Below is the demo_ts.ts tool definition that comes pre-packaged with
Coyote and demonstrates how to create a TypeScript-based tool:
/**
* Demonstrates all supported TypeScript parameter types and variations.
*
* @param string - A required string property
* @param string_enum - A required string property constrained to specific values
* @param boolean - A required boolean property
* @param number - A required number property
* @param array_bracket - A required string array using bracket syntax
* @param array_generic - A required string array using generic syntax
* @param string_optional - An optional string using the question mark syntax
* @param string_nullable - An optional string using the union-with-null syntax
* @param number_with_default - An optional number with a default value
* @param boolean_with_default - An optional boolean with a default value
* @param string_with_default - An optional string with a default value
* @param array_optional - An optional string array using the question mark syntax
*/
export function run(
string: string,
string_enum: "foo" | "bar",
boolean: boolean,
number: number,
array_bracket: string[],
array_generic: Array<string>,
string_optional?: string,
string_nullable: string | null = null,
number_with_default: number = 42,
boolean_with_default: boolean = true,
string_with_default: string = "hello",
array_optional?: string[],
): string {
const parts = [
`string: ${string}`,
`string_enum: ${string_enum}`,
`boolean: ${boolean}`,
`number: ${number}`,
`array_bracket: ${JSON.stringify(array_bracket)}`,
`array_generic: ${JSON.stringify(array_generic)}`,
`string_optional: ${string_optional}`,
`string_nullable: ${string_nullable}`,
`number_with_default: ${number_with_default}`,
`boolean_with_default: ${boolean_with_default}`,
`string_with_default: ${string_with_default}`,
`array_optional: ${JSON.stringify(array_optional)}`,
];
for (const [key, value] of Object.entries(process.env)) {
if (key.startsWith("LLM_")) {
parts.push(`${key}: ${value}`);
}
}
return parts.join("\n");
}
Custom Runtime
By default, Coyote uses the following runtimes to execute tools:
| Language | Default Runtime | Requirement |
|---|---|---|
| Python | python |
Python 3 on $PATH |
| TypeScript | npx tsx |
Node.js + tsx (npm i -g tsx) |
| Bash | bash |
Bash on $PATH |
You can override the runtime for Python and TypeScript tools using a shebang line (#!) at the top of your
script.
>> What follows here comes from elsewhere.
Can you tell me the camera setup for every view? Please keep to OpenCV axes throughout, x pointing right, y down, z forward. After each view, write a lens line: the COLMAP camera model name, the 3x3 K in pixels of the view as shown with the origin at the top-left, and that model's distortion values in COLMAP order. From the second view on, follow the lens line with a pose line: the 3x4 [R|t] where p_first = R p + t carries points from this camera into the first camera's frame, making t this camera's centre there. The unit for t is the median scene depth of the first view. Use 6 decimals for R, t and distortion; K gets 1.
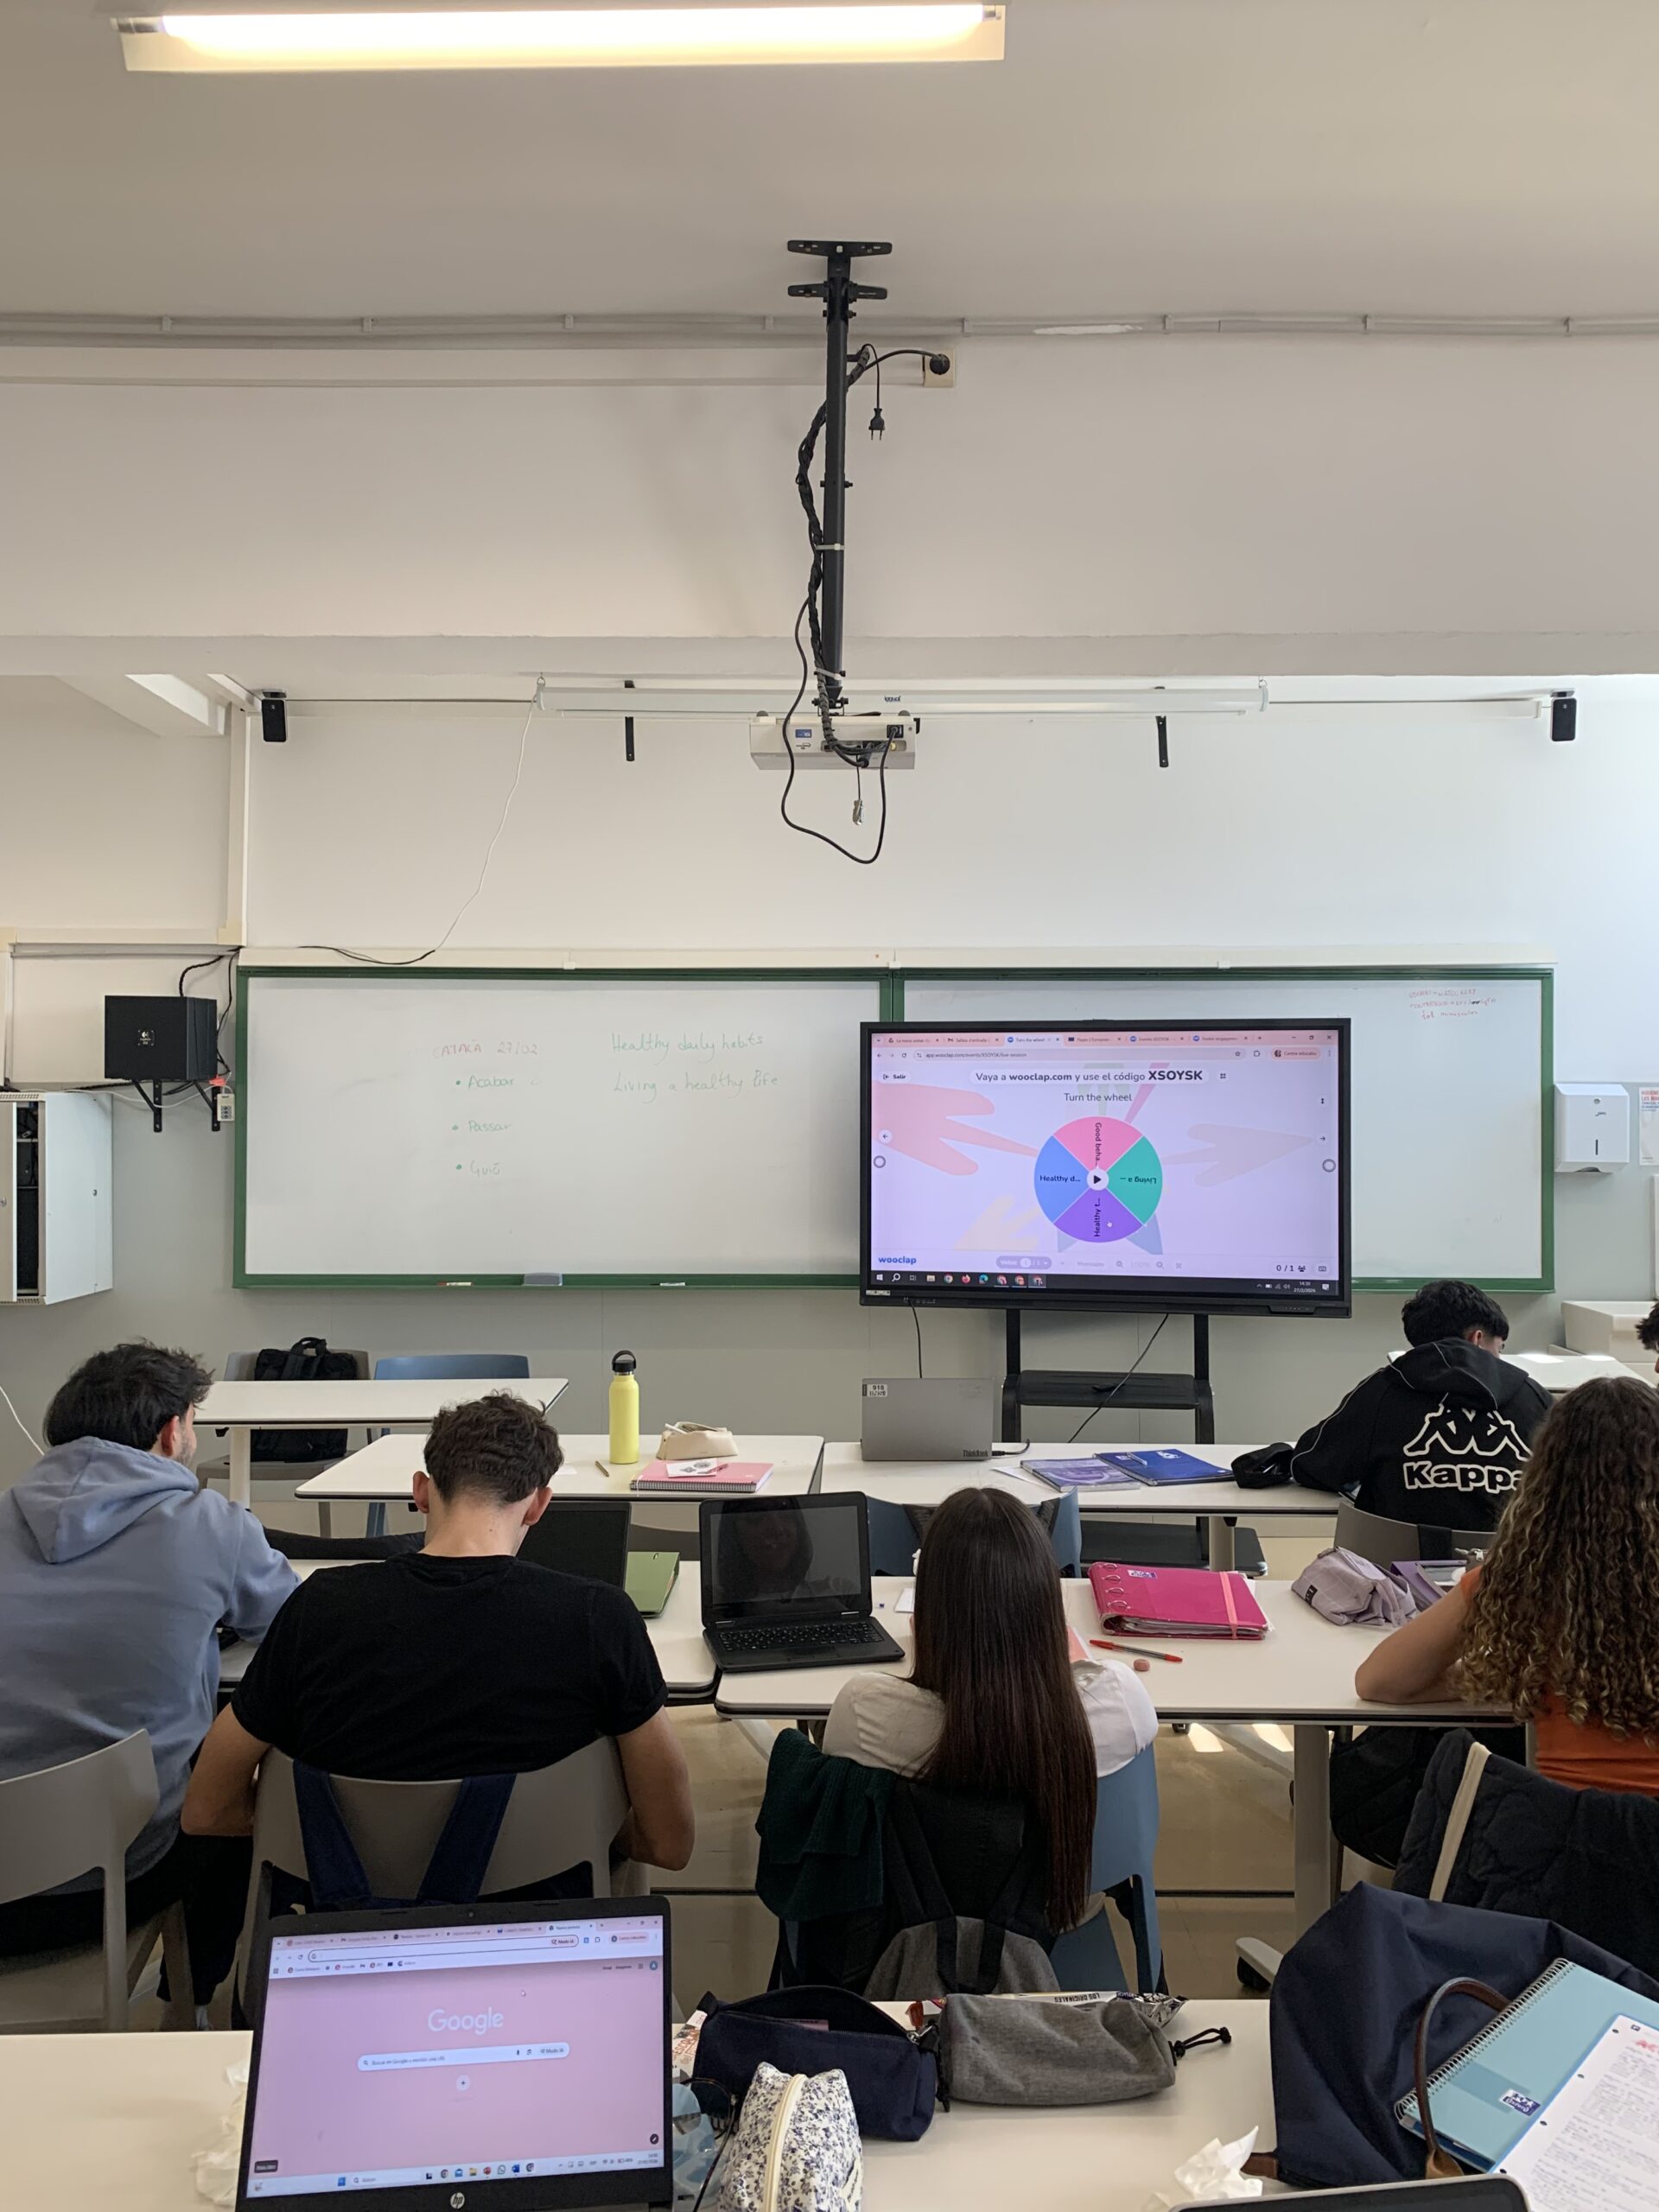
lens RADIAL K [[1811.0, 0, 829.5], [0, 1811.0, 1106.0], [0, 0, 1]] dist [0.025850, 0.004799]
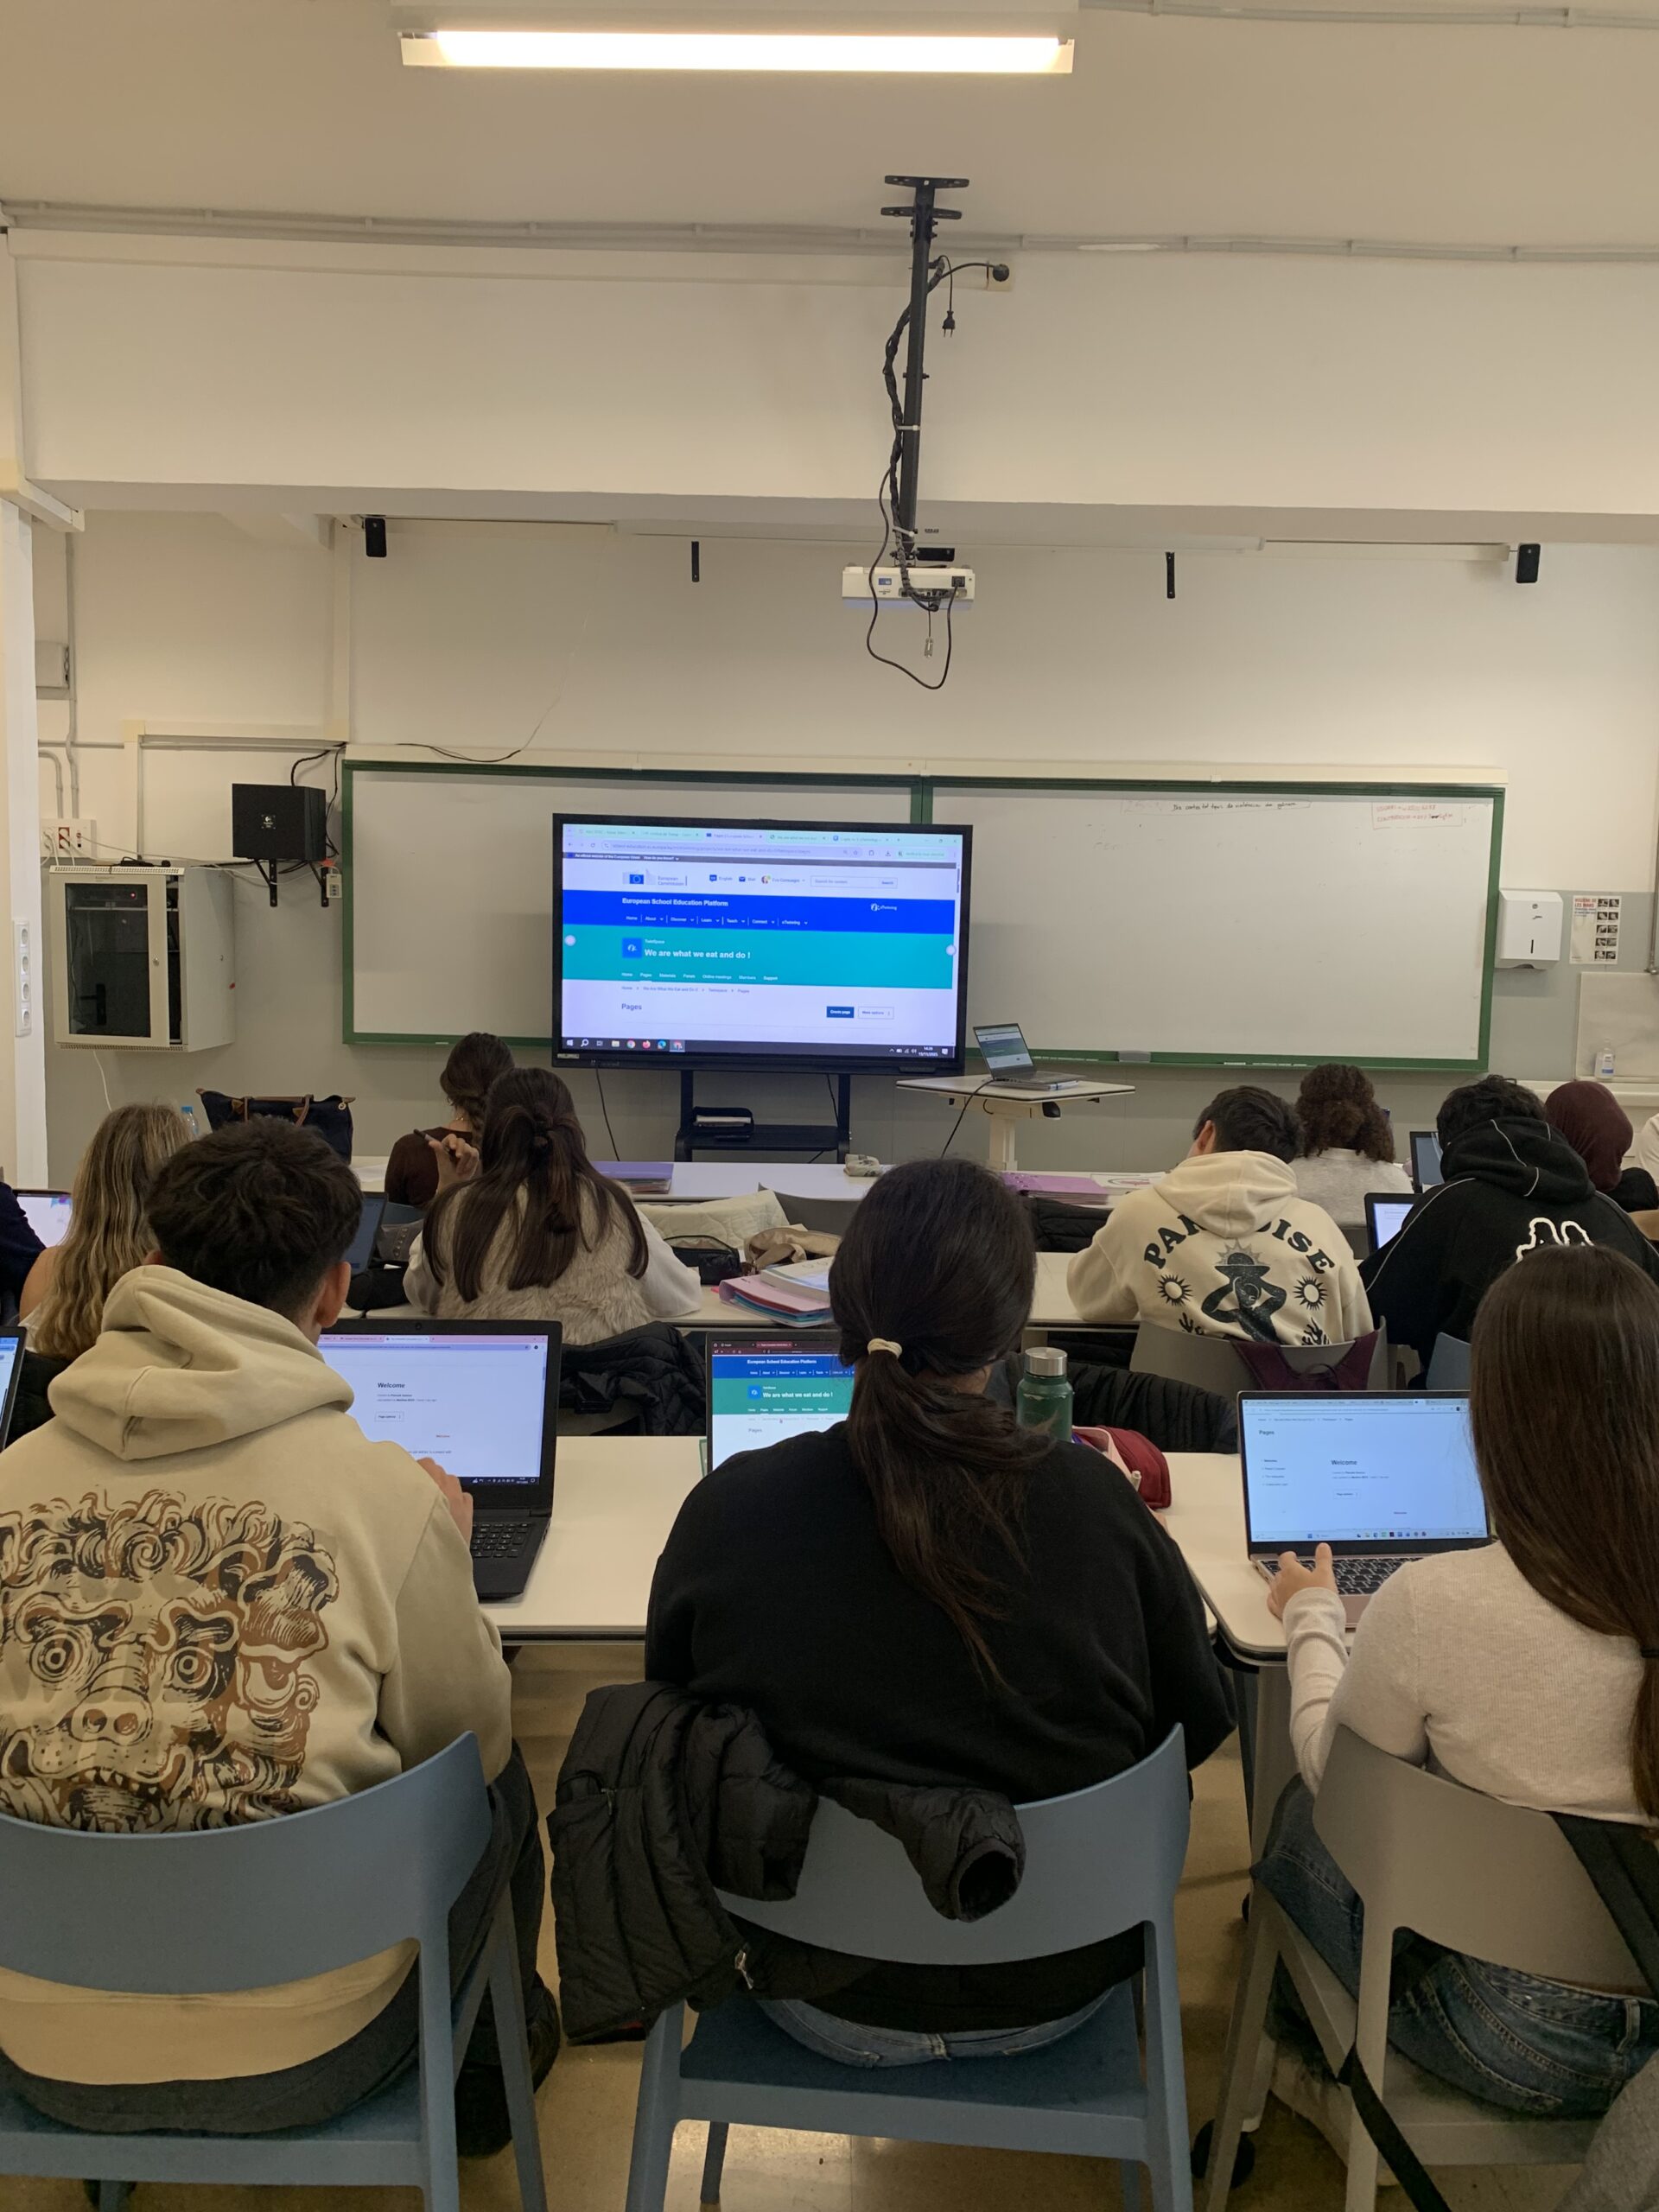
lens RADIAL K [[1811.0, 0, 829.5], [0, 1811.0, 1106.0], [0, 0, 1]] dist [0.025850, 0.004799]
pose [[0.999743, 0.021658, 0.006634, -0.030854], [-0.022226, 0.994456, 0.102778, 0.016155], [-0.004372, -0.102899, 0.994682, -0.167885]]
Coyote reads the first line of each tool file; if it starts with #!, the specified interpreter is used instead
of the default.
Examples:
#!/usr/bin/env python3.11
# This Python tool will be executed with python3.11 instead of the default `python`
def run(name: str):
"""Greet someone.
Args:
name: The name to greet
"""
return f"Hello, {name}!"
#!/usr/bin/env bun
// This TypeScript tool will be executed with Bun instead of the default `npx tsx`
/**
* Greet someone.
* @param name - The name to greet
*/
export function run(name: string): string {
return `Hello, ${name}!`;
}
This is useful for pinning a specific Python version, using an alternative TypeScript runtime like Bun or Deno, or working with virtual environments.